On 25th March 2004, as a result of the de-merger from Norsk Hydro, Yara International ASA became an independent company listed on the Oslo stock exchange.

The new name promised a new start and signified land, soil and harvest and a ‘good year’. So, four months on and following the second quarter results, we asked Yara whether the industrial segment is promising to harvest a healthy yield?

Q: Following the 2nd Quarter results, is Yara pleased with the performance of the Industrial segment of the business?



A: Yes, the Industrial segment delivered a 30% increase in EBITDA compared with the same quarter last year, with volume growth for most products. Industrial has performed well for years based on a combination of economy of scale in production and a strong commercial drive in the organisation.

Q: Are there any areas that need to be worked upon?

A: Yara's mineral fertiliser production plants also produce industrial gases/nitrogen chemicals. This joint production platform and a number of other shared resources are ensuring good margins. But there are still more benefits to harvest by increasing the level of integration, thereby enhancing overall efficiency to strengthen performance further.

Q: You recently announced the opening of your new CO2 plant in Germany, this obviously acts to strengthen your position in Europe, do you believe this is the main growth area for Yara in the long term or do you have plans to focus your expansion in other markets in the future?

A: CO2 is one of Yara's industrial core markets with production integrated with ammonia, one of Yara's overall core areas. The new plant will be linked to Yara's unique CO2 distribution system featuring dedicated ships and terminals around Europe. Yara intends to be a leading supplier to end user markets and to maintain the position as the leading supplier of liquid CO2 to the industry.

Q: In light of Yara selling it's Malaysian CO2 business, does this mean that Yara has no ambitions in the Far East other than to divest its Thai business?

A: The strategy remains unchanged. The Malaysian unit was a standalone operation unable to reach critical size.

Q: There are a number of organisational changes occurring at Yara, what is the rationale behind this?

A: Yara is a leading player in the global fertilizer industry and has a unique structure with three business segments of which two, downstream fertilizer and industrial, are showing stable good margins over time whereas the third, the ammonia and urea part is more volatile. In order to improve further as a company,
Yara is seeking more integration across these segments to improve efficiency and ensure long-term stable high performance. The organization is changed and people moved to facilitate the flow of knowledge and experience across geographical and organizational boundaries.


Q: Could you provide a brief background to Terje Bakken, the new head of Yara\\'s industrial segment?
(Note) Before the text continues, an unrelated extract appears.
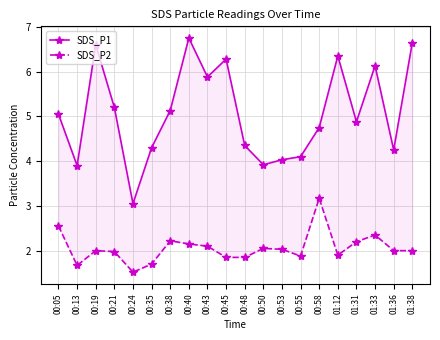

True or false: SDS_P2 and SDS_P1 intersect in this chart.

False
A: Terje Bakken has an MBA from Bath in England and has worked in Yara (Hydro) since 1988 of which 12 years have been spent in positions abroad. After a couple of years in overseas fertilizer operations in Yara North America, he started trading ammonia. In 1993 he moved to Asia and spent 8 years in the fertilizer business, based in Hong Kong and Singapore. In 2000 he moved to Brussels where he took up his present position as head of Yara's business unit Ammonia Trade and Shipping.
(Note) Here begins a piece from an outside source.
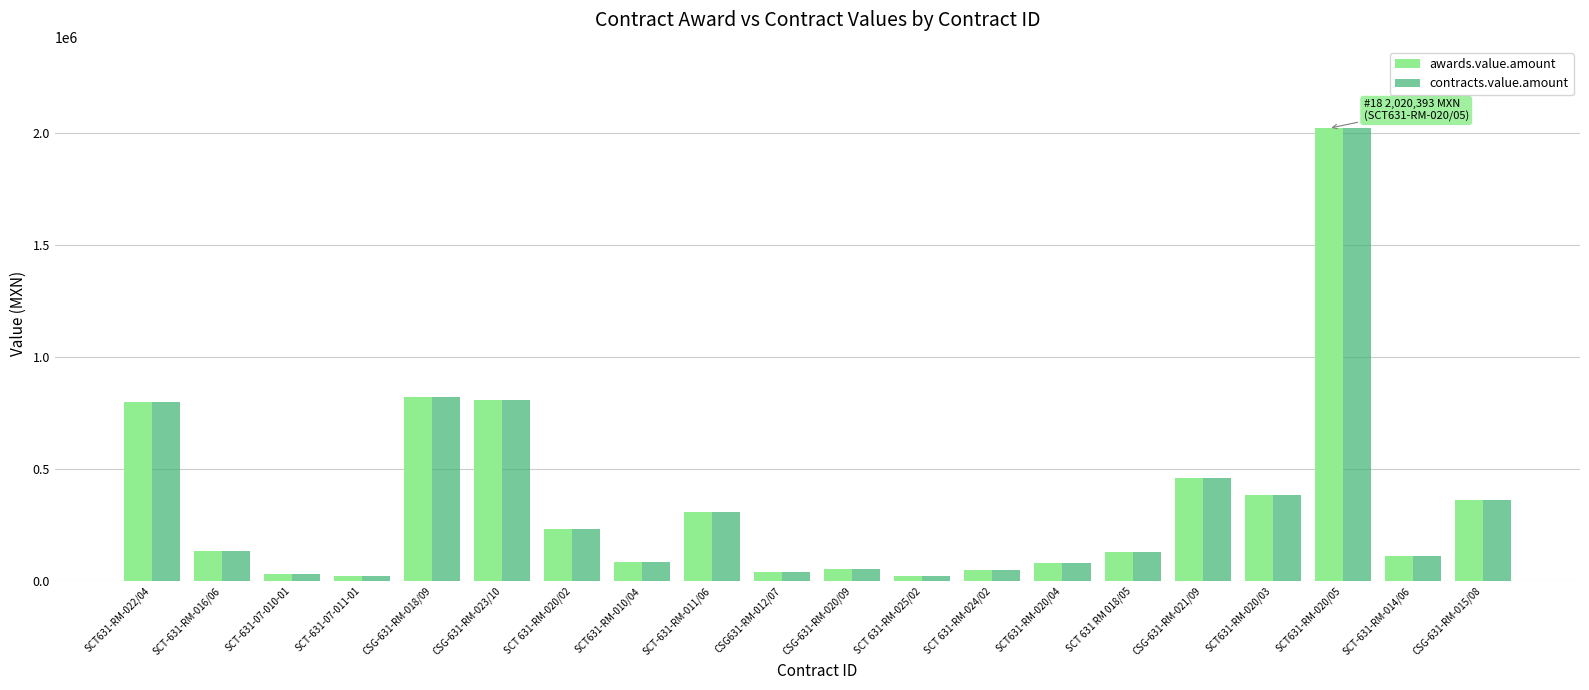

Are the bars horizontal?

No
Q: Does Terje have any particular changes planned for this segment?

A: That is too early to say, but the entrepreneurial culture typical of Industrial that has been at the base of a successful development so far, is likely to be an important element of any new strategy.
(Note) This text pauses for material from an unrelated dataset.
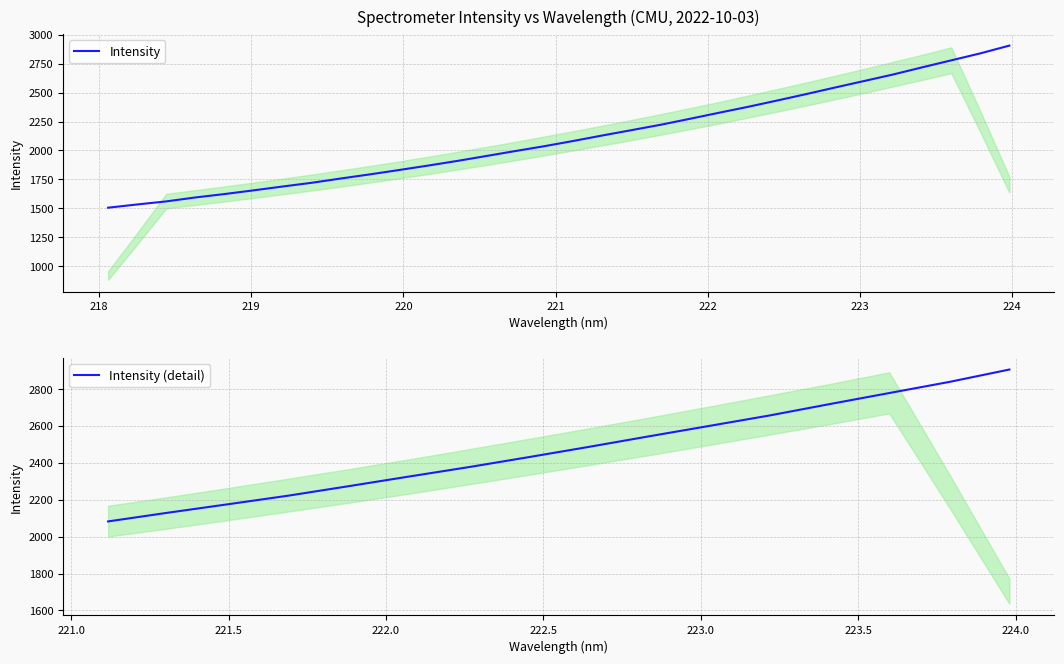

Where does the data first go above 2082?

221.1174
Q: Do these organisational changes mark a move away from the old Hydro culture?

A: Yara will continue to build on its history as part of Hydro and maintain much of the Hydro culture. But some adjustments will be made to address the opportunities and challenges posed by Yara's new situation as an independent company with ambitious aims for the future.

Q: Four months on from the demerger from Hydro and with the benefit of hindsight, do you feel the move to Yara has been a positive one?

A: The move to Yara has been very well received both externally and internally. Yara now has the benefit of dedicated owners taking a genuine interest in the fertilizer business and future opportunities in that field, making Yara an interesting company for all stakeholders.